Sine Field explores the interaction between two very different sound sources: bagpipes and electronics. The frequency spectrum of Erwan Keravec’s bagpipes is mirrored and expanded by a stream of electronic sounds from Jan St. Werner. The electronic signal evokes otoacoustic emissions – subtle acoustic reactions triggered in the inner ear by intense and precisely tuned frequencies.
Nicolas Morrish’s composition Midwinter for bagpipes and multi-channel electronics explores harsh, non-linear feedback elements, developing them into tonal textures that give rise to hybrid electronic-acoustic sound phenomena. Midwinter considers the ancient artistic practice of bagpipes from the perspective of current electronic technology and aesthetics. Social aspects of instrumental playing, which combines different blowing techniques from different cultures, weave their way through the multifaceted composition like threads.
Erwan Keravec also presents Wolfgang Mitterer’s Attacca. In his works, Mittlerer develops a language marked by extreme tension and complexity, letting them oscillate between composition and open form. Characteristic features include the combination of contrasting elements, including those from different musical languages, and the constant search for unpredictable musical moments.
Dirk Rothbrust / Jan St. Werner
central spark in the dark (2018)
for percussion and electronics
Commissioned by WDR
Martial Partial (2026)
for percussion and electronics
World Premiere
Erwan Keravec / Jan St.

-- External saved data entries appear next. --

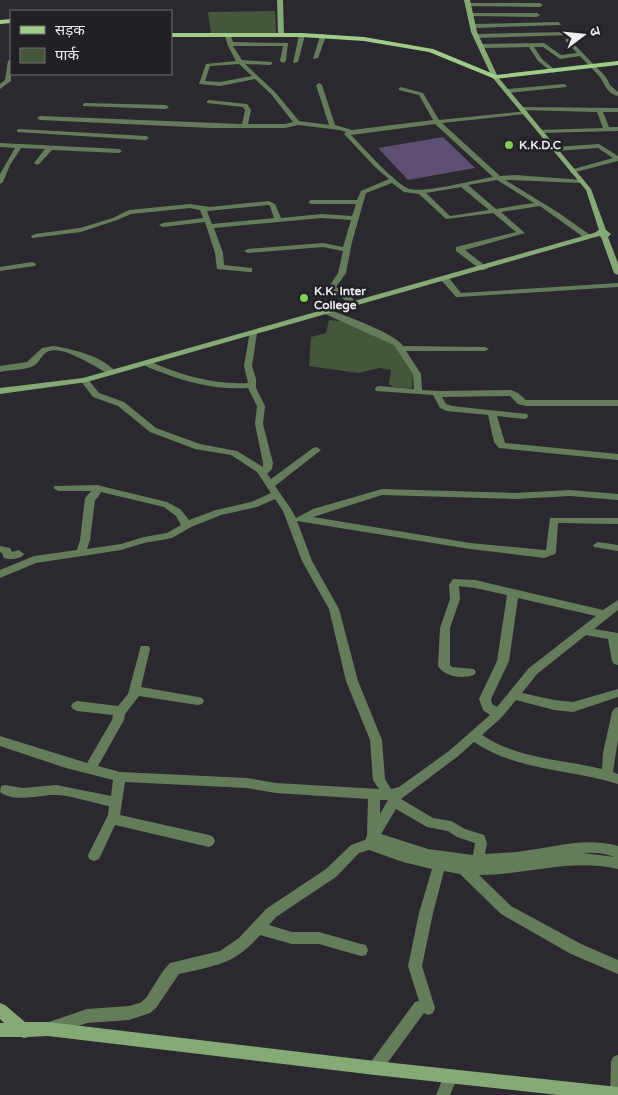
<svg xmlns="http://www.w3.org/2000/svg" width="618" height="1095" font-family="'Varela Round','Noto Sans Devanagari',sans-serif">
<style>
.green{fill:#44573b}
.water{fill:#5d4e74}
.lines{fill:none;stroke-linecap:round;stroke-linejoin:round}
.street{fill:#657c5b;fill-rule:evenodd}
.secondary{fill:#86aa75;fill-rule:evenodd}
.primary{fill:#9fcd89;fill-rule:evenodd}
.poi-dot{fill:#80d051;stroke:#221f25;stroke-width:2}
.labels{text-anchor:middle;stroke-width:5;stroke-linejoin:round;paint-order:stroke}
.far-poi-label{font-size:12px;font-weight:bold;fill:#ecebef;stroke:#221f25;text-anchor:start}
</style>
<rect width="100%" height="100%" fill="#2b292f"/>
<g class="green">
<path d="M275 11 276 33 211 35 208 12Z"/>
<path d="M329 320 341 321 399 345 413 373 412 388 393 387 389 384 391 370 379 368 358 373 309 366 311 337 326 333Z"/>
</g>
<path class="water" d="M443 137 475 168 408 180 378 148Z"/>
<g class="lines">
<g class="street">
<path d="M468 3H540L543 5 540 7 466 6Z"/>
<path d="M470 13H537L540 15 537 17 468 16V14Z"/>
<path d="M558 22 561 24 560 25 473 28 470 26 473 24Z"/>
<path d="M567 32 569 33V35L476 38 473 36 476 34Z"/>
<path d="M302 33 305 35 298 62 293 63 299 35Z"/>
<path d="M228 34 231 36 233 42 288 43 286 61 283 63 280 61 283 46H233L242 60 272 62V64L270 65 245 64 275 92 299 121 329 125 316 85 319 83 322 85 335 125 352 130 433 120 419 95 399 90V88L401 87 423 93 439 120 527 111 528 112 525 114 442 123 500 176 515 175 583 180 584 181 581 183 505 180 559 213 593 237 586 239 540 206 501 212 525 233 465 250 488 268 484 270H481L456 251V247L516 232 493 213 446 219 419 194 404 192 392 183 366 193 352 242 346 273 336 287 351 296 357 305 353 307H350L345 300 328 288 338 273 343 251 323 247 248 253 244 251 248 249 323 243 343 247 351 220 322 218 214 228 223 253 224 265 252 268V272H249L217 269 215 253 205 222 163 227 159 225 163 223 203 218 200 210 190 208 131 214 117 220 81 232 32 238 31 236 35 234 80 228 113 218 129 210 190 204 210 207 269 201 275 204 281 218 322 214 352 216 356 204H311L308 202 311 200H357L361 191 389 179 375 167 345 135 344 134 346 132 340 130 298 125 285 128H211L40 120 37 118 40 116 242 124 245 110 243 107 207 103V101L209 100 247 104 251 110 248 124H285L293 122 271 94 255 79 220 86 199 84 206 64 236 61 228 46 225 36ZM239 64 252 76 220 82 205 81 210 66ZM435 124 493 177C474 180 426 193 410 189 398 187 361 145 351 135ZM497 180 534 203 496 209 468 185ZM461 187 489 210 450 216 426 193ZM268 205 270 206 274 218 212 224 207 211Z"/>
<path d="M323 34 326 36 318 58 313 59 320 36Z"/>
<path d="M568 38 606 77 610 85 618 92V96C606 93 606 85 599 76 593 69 586 63 580 56L560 59 543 47H534L542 59 555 70 556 71 553 73 538 61 529 47 481 48 478 46 481 44 544 43 561 55 577 53 565 40Z"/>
<path d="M11 59V81L0 89V84L5 80 8 61Z"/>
<path d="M564 84 567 86 566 87 507 93 504 91 507 89Z"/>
<path d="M85 103 166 105 169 107 166 109 83 106V104Z"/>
<path d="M519 107 618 108V112H603L609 127H618V131L540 133 537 131 538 130 603 128 597 112 521 110 519 109Z"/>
<path d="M19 129 146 136 149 138 146 140 17 132V130Z"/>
<path d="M0 143 119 149 122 151 119 153 52 150 39 164 37 165 34 163 45 149 21 148 10 165 3 182 0 184V174L15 148 0 147Z"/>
<path d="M599 144 618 156V161L572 173 570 172V170L613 158 598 148 555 151 552 149 555 147Z"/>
<path d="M32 262 36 264 35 266 0 271V267Z"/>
<path d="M442 277H448L461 293 618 283V287L459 297H456L442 281Z"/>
<path d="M325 310H331C347 317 395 333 403 346L485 347 489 349 485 351H406L421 374 422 390 439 391 511 390 518 393 526 400H618V406H526L518 404 510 396 442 397 446 404 452 406 527 414 528 416 527 418 524 419 497 416 505 443 618 454V460L499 448 494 442 488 415 447 411 440 408 433 395 376 391 375 389 376 387 379 386 414 389 413 374 394 345 325 314Z"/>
<path d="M250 331H256L257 333 252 366 256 379V388L265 406 263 424 273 463 272 469 267 474 271 479 313 448 316 447 321 450 275 486 291 509 296 518 313 509 382 489 515 493 570 490 618 494V500L570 496 515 499 382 495 313 517 470 543 544 550H546L550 518H618V524L558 523 556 552 555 554 544 558 470 549 297 521 312 561 339 609 358 681 382 740 385 779 391 789 399 787 449 751 490 715 483 710 479 699 497 661 507 595 475 588 459 586 460 599 450 628V665L452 667 474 669 476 672 474 675C462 679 445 677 438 666L440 628 450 599 449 585 453 579 475 580 603 610 618 600V610L594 629 618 633V665L614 664 612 661 608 639 586 635 537 674 522 693 554 700 573 702 618 689V697L573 712 554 710 516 700 502 717 482 735C518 759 561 759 602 769L603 753 612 712 614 709 618 707V739L613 772 618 774V784C570 769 517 771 474 742L457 757 401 799 433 818 451 821 465 829 484 835 487 843 485 854C500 853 514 853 529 850 559 846 588 837 618 846V869C571 858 526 875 479 875L511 906 581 944 618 960V974L571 954 501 914 460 874 444 871 433 913 422 966 435 1008 433 1013 428 1015 424 1013 380 1073 375 1075 370 1073 368 1068 370 1063 415 1002 419 1001 408 966 419 913 432 869 403 862 369 850 359 853 336 877 276 917 269 925 292 932H319L361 944 366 945 368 950 366 955 361 956 319 944H292L260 935C234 965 216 965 179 974L156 1008 150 1013 129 1020 87 1023 54 1034 49 1032 47 1027 49 1022 87 1009 129 1006 140 1003 146 998 163 971 170 963 220 951 239 938 266 909 326 869 351 845 365 840 367 836 368 799 276 793 247 788 125 782 120 815 209 835 213 837 215 841 213 845 209 847 115 825 99 859 94 861 89 859 88 855 108 815 109 806C93 803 71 795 54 795 37 795 15 803 0 792L1 786 5 785 23 788 56 785 111 796 113 780 66 768 0 746V736L87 763 112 720 113 715 77 711 73 709 71 706 73 703 77 701 118 706 128 694 140 649 141 646H149L150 649 141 687 198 697 202 698 204 701 202 704 198 705 139 696 125 714 124 720 98 766 120 772 247 778 276 783 379 789 373 780 370 740 346 681 329 609 302 561 283 511 275 499 257 507 221 515 191 527 172 538 144 543 121 550 36 563 0 578V570L34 556 77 550 80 540 85 498 91 491H58L53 488 55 486 97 485 167 502 180 509 189 520 216 510 251 502 271 493 257 472 231 455 195 449 150 432 118 406 93 397 80 380 81 378H87L99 393 124 402 156 428 200 444 237 451 263 467V463L255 424 257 406 248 388C218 390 190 383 163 373 156 370 147 368 142 363L143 361H149C181 375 213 385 248 383L244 366ZM101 492 164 507 176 516 181 525 167 533 144 537 121 544 87 549 90 540 95 500 98 497ZM518 598 596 616 529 668 497 707 492 704 491 699 509 661ZM380 800H388L380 814ZM396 809 427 827 448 831 457 837 475 843 473 855 428 849 381 834ZM583 853C594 852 605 853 615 857Z"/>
<path d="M53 346C73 349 102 356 116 372L112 375C96 369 67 346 49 351 43 353 40 361 35 365 25 371 11 369 0 372V366L27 362 42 348Z"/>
<path d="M598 542 618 545V551L594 547 593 545Z"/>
<path d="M0 546 10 548 12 552 19 550 24 554C21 559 10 560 4 558L2 553 0 552Z"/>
<path d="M618 1055V1095H610L611 1062 613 1057Z"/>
<path d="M451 1069 456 1071 458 1076 450 1095H436L446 1071Z"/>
</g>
<g class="secondary">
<path d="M277 0H283L284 35 281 37 278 35Z"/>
<path d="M464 0H470L477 32 498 77 591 189 606 230 611 234 608 237 618 263V275L614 273 601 237 599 236 87 382 0 394V388L83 378 594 233 599 230 586 190 492 77 471 32Z"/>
<path d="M0 1003 5 1005 25 1022H48L375 1061 618 1087V1095H558L375 1075 48 1036 28 1037 24 1038 21 1037H0V1023H4L0 1019Z"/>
</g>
<g class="primary">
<path d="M11 19V23L0 24V20Z"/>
<path d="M171 33H302L364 37 433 49 496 75 618 61V65L495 79 429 52 364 41 302 37H171Z"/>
</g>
</g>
<g class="poi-dot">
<circle cx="509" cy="145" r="5"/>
<circle cx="304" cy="298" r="5"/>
</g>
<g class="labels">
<g class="far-poi-label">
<text x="519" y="149">K.K.D.C</text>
<text x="314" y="295">K.K. Inter<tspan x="314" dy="14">College</tspan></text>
</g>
</g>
<rect x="10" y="10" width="162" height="65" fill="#221f25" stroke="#737176"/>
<rect x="20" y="26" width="25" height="8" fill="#9fcd89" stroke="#737176"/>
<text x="55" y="35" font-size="15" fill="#ecebef">सड़क</text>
<rect x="20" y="48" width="25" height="15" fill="#44573b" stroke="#737176"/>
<text x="55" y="60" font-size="15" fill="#ecebef">पार्क</text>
<g transform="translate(583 35) rotate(74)" stroke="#221f25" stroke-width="4" paint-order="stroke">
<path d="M0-4L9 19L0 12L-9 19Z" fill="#ecebef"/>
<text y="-8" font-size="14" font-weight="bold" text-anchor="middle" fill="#ecebef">उ</text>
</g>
</svg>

Werner
Sine Field (2026)
for bagpipes and electronics
World Premiere
Nicholas Morrish
Midwinter (2026)
for bagpipes and multi-channel electronics
World Premiere
Wolfgang Mitterer
Attacca (2026)
for bagpipes
World Premiere
Jan St. Werner – electronics
Erwan Keravec – bagpipes
Dirk Rothbrust – percussion
The two concerts Music for Commons Sensed++ and Music for Commons Sensed: No Nation Left But the Imagination are based on the concept Music for Commons Sensed, developed by Jan St. Werner.